Sergen Hoca'yla bu transferleri yüzyüze konuşabilmeyi çok isterdim. Acaba tam olarak ne düşünüyor...
Bana göre şu an çok mutlu olmalı.
Bütün bir sezonu, doğru dürüst bir oyun kurucusu olmadan geçirmişti. Josef de, Atiba da, Türkiye şartlarında, eşi zor bulunacak değerde oyuncular. Aidiyet hisleri ve profesyonellikleri üst düzeyde. Liderlik yapıyorlar, ağabeylik yapıyorlar. Egoları yok. Dört dörtlük karakterler. Ama yaratıcı oyun kurma konusunda beklentin olamıyor ikisinden de. Ljajic hayaletti, Oğuzhan hiç yoktu. Sergen gibi; hayatı orta sahayı çekip çevirmekle geçmiş, en etkisiz olduğu maçlarda bile iki akıl dolu, öldürücü ara pasla, ya da insanüstü bir frikik golüyle skoru değiştirmiş bir 'futbol sihirbazı' için, oldukça sıradan bir orta sahamız vardı.
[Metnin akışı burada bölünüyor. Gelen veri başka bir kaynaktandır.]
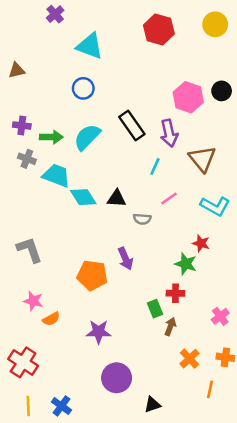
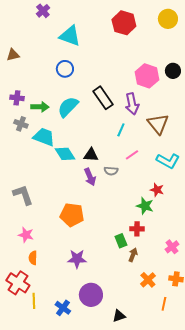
purple arrow: (126, 259) -> (90, 177), moved
orange semicircle: (51, 319) -> (33, 258), moved, turned 120
yellow line: (28, 406) -> (34, 301), moved
blue cross: (61, 406) -> (63, 308), moved

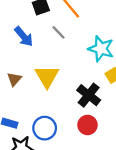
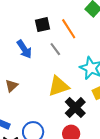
yellow triangle: (47, 76) -> (59, 86), moved, turned 35

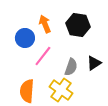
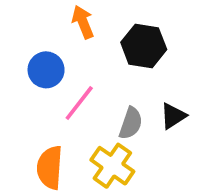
orange arrow: (45, 24) -> (83, 22), moved

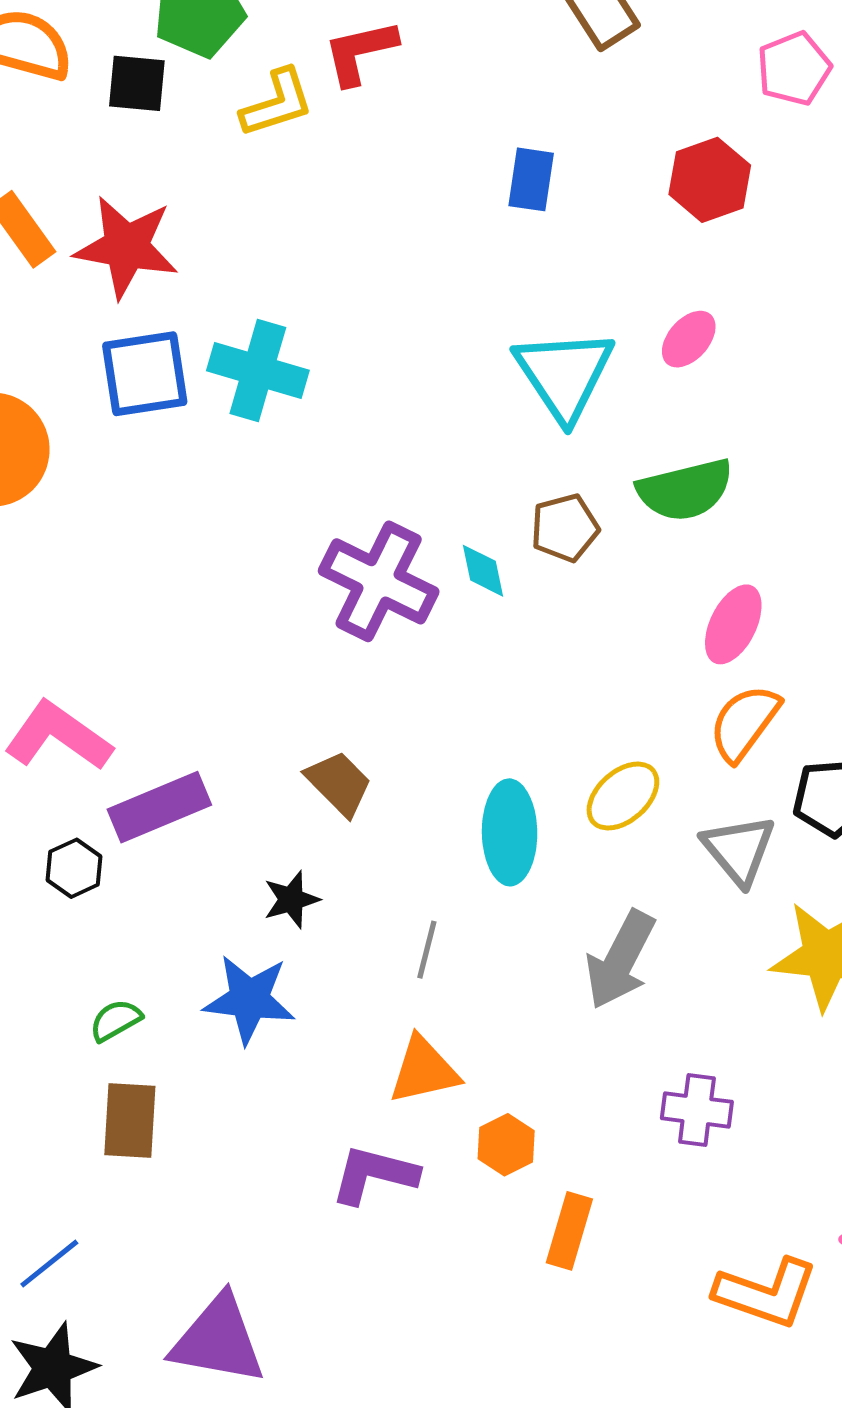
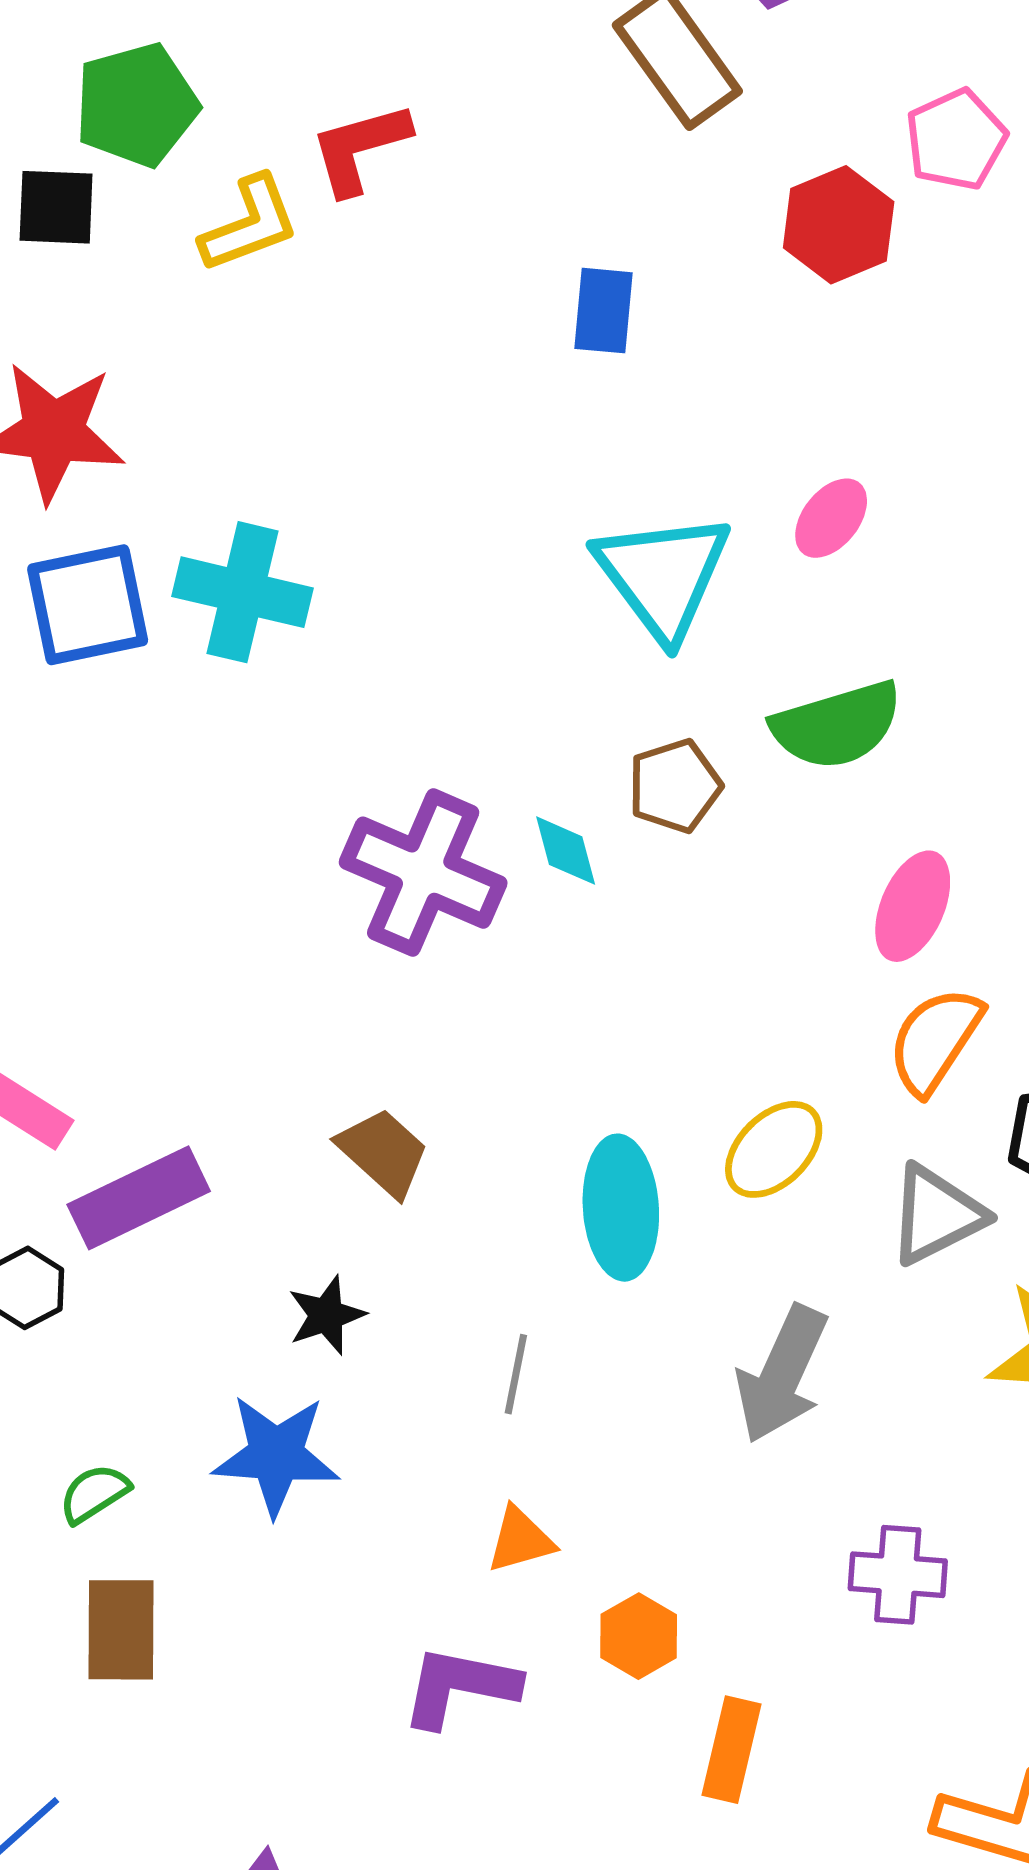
red hexagon: (710, 180) -> (839, 225), moved
gray triangle: (739, 850) -> (936, 1215), turned 46
orange triangle: (424, 1070) -> (520, 1540), size x0.7

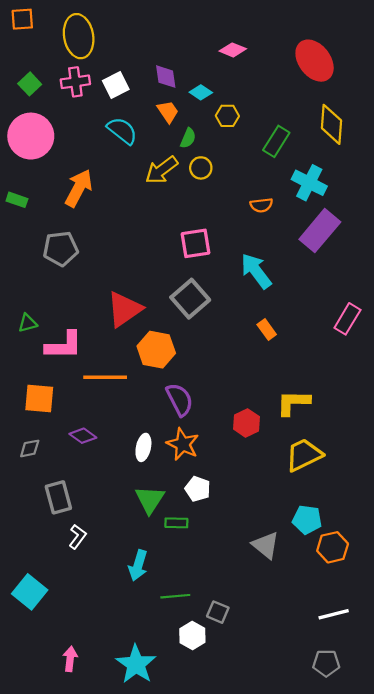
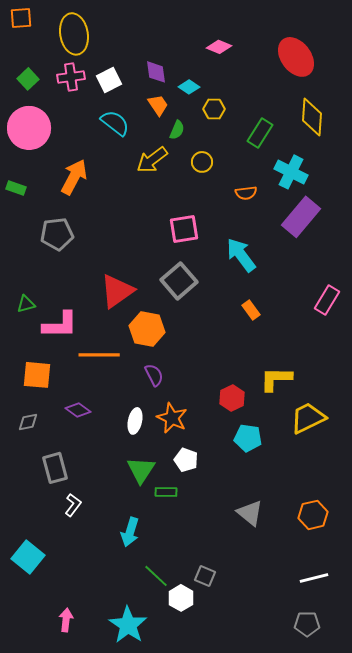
yellow circle: (201, 168) -> (202, 162), moved
purple semicircle: (180, 400) -> (154, 375), moved, size x0.7
yellow trapezoid: (304, 455) -> (308, 418), moved
cyan pentagon: (307, 520) -> (248, 438), moved
green line: (175, 596) -> (156, 576), moved, turned 48

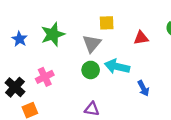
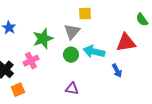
green star: (53, 34) -> (43, 39), moved
red triangle: (141, 38) -> (126, 43), moved, size x1.5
Şimdi, 'sihirbaz' bir orta sahamız var. Oyun vizyonu ve teknik kapasitesi dünya standartlarında üç oyuncu aynı anda sahada olabilecek; Pjanic, Alex ve Ghezzal. Pjanic, asla maceracı ve tembel bir oyuncu değil. Duygularıyla değil, aklıyla oynuyor. Markajı biraz zayıf, o yüzden savunmada çok fazla faydalanmak mümkün değil, ama alanını boş da bırakmıyor. Josef ve Atiba, o noktada kilit isimler. Pjanic'le müthiş bir uyum içinde olacaklarını tahmin ediyorum. Alex, 'şapkadan tavşan çıkarmaya' alışık. Ghezzal da öyle. Orta sahada sıkışan ya da kapalı savunmayı aşamadığımız zorlu maçlarda adrese teslim ortalarla, ceza sahası dışından şutlarla beklenmedik anlarda skora etki edebilecek isimler.
Bir de üstüne, Batshuayi, her maçta, Karagümrük maçında izlediğimiz gibi hareketli, istekli ve yıpratıcı olacaksa, maçların en sevimsiz anları bitiş düdükleri olacak. Takımı izlemeye doyamayacağız.